Where do UK civil servants work?

As of March 2023, there were 519,780 people employed in the home civil service, across the UK and overseas*. Of these, 103,735 (20%) were based in London – an increase of 12,075 since March 2020, but decrease of 1,095 since March 2022. The capital remains the region with by far the most civil servants, with 36,625 more than the North West, in second place.

*This figure is in headcount, and is therefore higher than the number we use in our staff numbers explainer which is in full-time equivalent staff.

A chart showing the number of civil servants in the UK, with London the most populated region.

Most civil servants in the UK are based in England. There are 38,655 civil servants based in Wales, of whom just over 6,000 work for the Welsh government. There are 53,495 civil servants based in Scotland, of whom around 28,000 work for the Scottish government.

What civil service jobs are there in different parts of the country?

A chart showing the number of civil servants at each grade in each location. 62% of senior civil servants are based in London

The majority of senior civil servants work in London. The capital has over 10 times more senior civil servants than Scotland (the region with the next highest number of them).

However, the overall proportion of UK-based senior civil servants that work in London fell from 67% in 2021 to 62% in 2023. While the SCS remains London-centric, this demonstrates progress on the ambition for 50% of UK-based senior civil servants to be located outside the capital by 2030.

The regional distribution of civil servants in Grades 6 and 7 is marked by a similar concentration in London. Civil servants at lower grades are more evenly distributed across the UK.

A chart showing the profession of civil servants in the different regions of the UK. London is the most policy-centric.
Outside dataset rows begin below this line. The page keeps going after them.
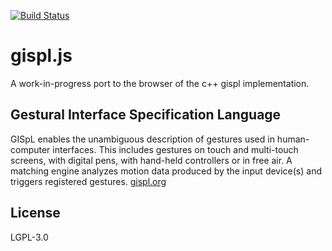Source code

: [![Build Status](https://travis-ci.org/mmbuw/gispl.svg?branch=master)](https://travis-ci.org/mmbuw/gispl)

# gispl.js

A work-in-progress port to the browser of the c++ gispl implementation.

## Gestural Interface Specification Language

GISpL enables the unambiguous description of gestures used in human-computer interfaces. This includes gestures on touch and multi-touch screens, with digital pens, with hand-held controllers or in free air. A matching engine analyzes motion data produced by the input device(s) and triggers registered gestures.
[gispl.org](http://gispl.org/)

## License
LGPL-3.0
The mix of different civil service professions also varies by region. Cross-departmental specialist roles – including policy, economics and HR – make up around one in five civil service jobs, but constitute almost half of the London-based civil service work force. London is the most policy-focused region, with 20% of London-based civil servants belonging to the policy profession. The region with the next highest proportion of policy officials is Wales, where 6% of civil servants are in policy roles. 

A chart showing the distribution of policy professionals around the country. Almost 70% are based in London.

Overall, 67% of all policy-focused civil servants are based in London – down from 68% last year and 72% in 2021, but still reflecting the deeply London-centric nature of the profession.

How has the number of civil servants in each region changed?

In February 2023, the government announced that it was over halfway to the goal of moving 22,000 civil servants outside of London. While it is unclear how this target – and progress towards it – is calculated, it seems to reflect some recent progress in increasing the number of civil service roles outside of London, particularly between March 2022 and March 2023.

A chart showing the change in numbers of civil servants in different regions of the UK between 2022-23, with a decrease in London and increase in most other regions

However, measuring from 2010 rather than 2020 tells a different story. The number of civil servants in London has grown by 20% over the past 13 years, the largest growth of any region. The other regions where staff numbers have grown are Wales (9% growth), Scotland (6% growth), North West (3%) and Northern Ireland (1%). The deepest staff reductions since 2010 can be found in the East of England, where numbers have fallen by 27%, and the South East, where they have fallen by 19%. 

This means that, to some extent, the current places for growth programme is merely attempting to reverse some of the effects of the accretion of roles in London over the past 13 years.

A chart showing the change in numbers of civil servants in different regions of the UK between 2010-23, with the biggest increase in London although that has begun to decline.